The new ‘Planning for Profit’ study, conducted by Benchmarketing, separates out digital newsbrands from general online display for the first time, giving a much clearer picture of the effectiveness of both print and digital newsbrands and the impact of context in the online environment, says Newsworks.
Even at current modest levels of investment, digital newsbrands deliver strong profit returns but there is a much greater opportunity for advertisers to optimise spend. The results show that boosting investment in digital newsbrands would result in higher profit levels, up to as much as £300 million.
Looking at print, cuts to investment mean that almost all categories are currently operating at the lowest levels of short-term campaign profitability. The research shows that increasing print newsbrands’ share of budget to the optimum level would more than double current campaign profit return on investment (PROI).

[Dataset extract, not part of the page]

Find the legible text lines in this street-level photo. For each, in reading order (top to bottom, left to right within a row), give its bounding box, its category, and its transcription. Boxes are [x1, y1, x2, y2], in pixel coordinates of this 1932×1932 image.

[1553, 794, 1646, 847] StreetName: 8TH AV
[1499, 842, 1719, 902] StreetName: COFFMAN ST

In a bid to move away from a widespread focus on sales as a key metric, this study concentrates on the primary indicator of marketing success, profitability. By taking into account the media investment and cost of goods or services, it provides a much clearer guide to advertising payback than simply looking at revenue.
Vanessa Clifford, CEO, Newsworks, said: “With a unique approach to measurement, the vast majority of UK advertisers will be able to use the results of this new study to see how individual categories are performing and how to rebalance ad budgets to achieve full profit potential across a range of media.”
As well as conducting a meta-analysis of 684 econometric models across a number of different sectors, Benchmarketing also developed five ‘super-categories’ as distinct segments, including ‘Everyday pickups’ and ‘Shiny new things’. The super-categories cover 86% of the total UK advertising market and over 90% of advertised brands. In addition, there is also in-depth category analysis for four individual categories - supermarkets, finance, motors and retail:
* Supermarkets: Profits could be increased by 60% if spend in print newsbrands was raised by a minimum of four and up to 11 percentage points. For digital newsbrands, allocating a 2.1% share of budget is recommended as a minimum to optimise PROI
* Finance: Clients are missing out on £264 million potential profit by underinvesting in print and digital newsbrands. For maximum profit return, the average recommendation for print newsbrands’ share is 11.9% of overall campaign spend (compared to the current 7.2%), while for digital newsbrands it stands at 5.6% (compared to the current 4.1%)
* Motors: Clients are missing out on £56 million potential profit through underinvesting in newbrands, particularly print. With a current average spend of 4% of overall media budgets, print newsbrands’ recommended minimum share is 6%
* Retail: Boosting print’s share of media spend to an average 21% of total campaign investment (from just under 14.4%) and digital newsbrands’ to 3.7% (from 1.7%) is Benchmarketing’s recommendation. Overall, the category is missing out on £1.34 billion potential profit
Sally Dickerson, managing director of Benchmarketing, said: “With the instantaneous, limitless data generated by digital marketing, we’re not short of highly detailed campaign reports on a site by site and second by second level. Yet these outputs aren’t business relevant, only ‘response optimisation’ relevant. By contrast, this project assesses newsbrands’ role in overall campaign effectiveness, gives business effect estimates comparable with other channels and, significantly, isolates newsbrands’ digital spend as a structural factor – an industry first.”
Philippa Brown, chief executive, Omnicom Media Group, added: “Digital newsbrands are often singled out for the brand safe online environment they provide advertisers, and rightly so. What’s so encouraging about this work is that it proves that these environments are also primed to deliver solid business returns for advertisers, if utilised at the right level. This should serve as compelling evidence for advertisers that are looking to both boost profits and safeguard their brands via relevant and appropriate placement.”